Text to read:
* * *

My shield is lost in my pride 
following me through every stride.
What can I do when I am tortured
and everyone is but watching me 
burn expecting me to survive?
A lot has passed under my eye
but none where strong enough to survive
because they did not find 
the one I am inside.
(inspired by the song of ordo rosarius equilibrio... Lost in the Blitzkrieg of roses)

A palm breach:


She lays out her hand with ease,
As an old fortune speaks.
The tail of a rat appears,
as she trembles with fear.
The wrinkles are carved in her skin,
showing the deep hurt within.
The lines split out
where once suffering sprout.
The tales foretell events hard to conceal
as the heart is beyond hope to heal.
Eyelids block the tears forming
which are ready to burst out at any touch. 
The glass is on the verge of breaking,
while the white rose is always aching. 
As the session ends the spoon bends.
The palm quivers and the eyes shiver.
To march through the trumpets is never easy, but impossible is it not. 
There is always a way out and it will never end with a cannot.

----------


## Leonake

amazing poem  :Big Grin:  
It reminds me of my drawing "I AM"  :Smile: 
Please do share more! 

Starving soul

I wander through the thick fog
soaking into the pouring rain,
clenching my teeth from the pain,
washing away all of my misery.
Cloudy thoughts get ahead of me
looking back at what I encountered.
With every step closer to my destination,
my heart beats uncontrollably,
my pulse escalates beyond limits.
My emotions are a hurricane but my vision is sharp.
Oh yes, how cold the gun feels against my skin
yet it gives me the thrill of my life.
His life is taken by convictions
and his blood is my reward.
My starving soul will never be empty anymore. 

Me, Myself, and I

Do not tell me I am fine
for I will not fake a smile.
Life has passed before my eyes
as fast as any other horrid surprise.
It has become a habit
for regular setbacks.

* * *

What this exercise asks:
(a) Do these statements agree with the poetry thread? For each, answer yes or no and quote the words of the thread that decide it.
(i) In the palm poem, the woman trembles with fear.
(ii) In "Starving soul," the gun feels warm against the speaker's skin.
(iii) Leonake asks for more poems to be shared.
(b) Could you print the part of the poetry thread that opens with the words containing "The tail of" and closes with "is always aching.", copied word for word?

Dataset content:
* * *

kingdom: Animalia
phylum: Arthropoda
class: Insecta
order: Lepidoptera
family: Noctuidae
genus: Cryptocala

* * *

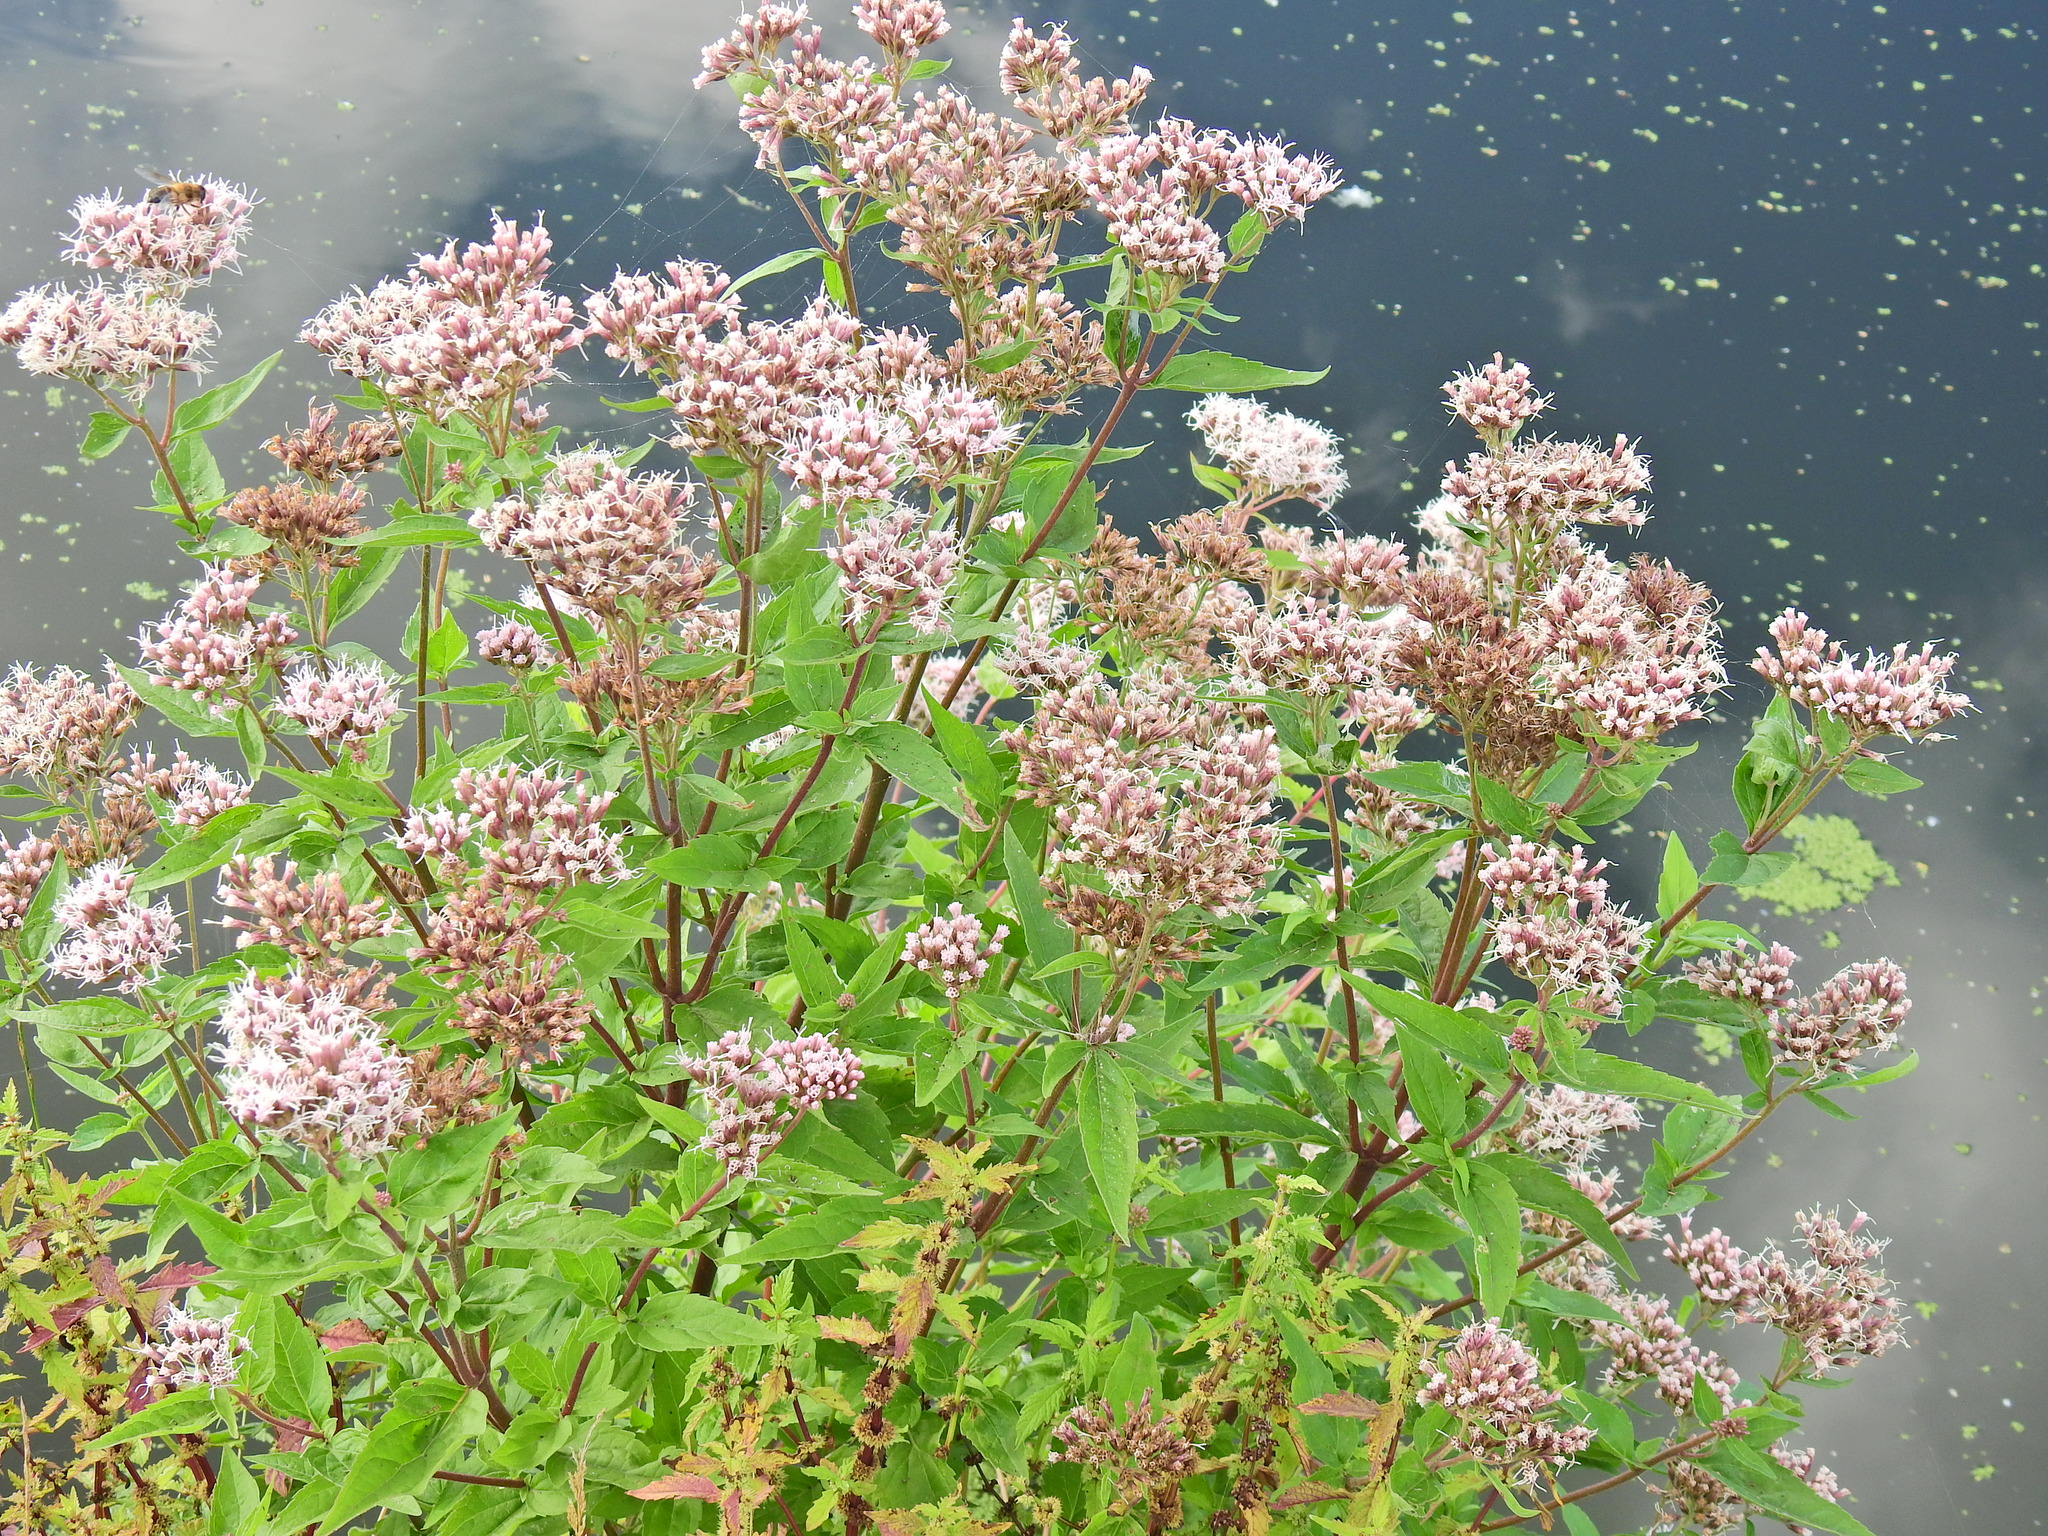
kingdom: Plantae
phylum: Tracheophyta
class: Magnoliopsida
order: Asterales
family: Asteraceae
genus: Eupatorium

* * *

Results:
(a)
(i) Yes: "as she trembles with fear."
(ii) No: "Oh yes, how cold the gun feels against my skin"
(iii) Yes: "Please do share more!"

(b)
The tail of a rat appears,
as she trembles with fear.
The wrinkles are carved in her skin,
showing the deep hurt within.
The lines split out
where once suffering sprout.
The tales foretell events hard to conceal
as the heart is beyond hope to heal.
Eyelids block the tears forming
which are ready to burst out at any touch. 
The glass is on the verge of breaking,
while the white rose is always aching.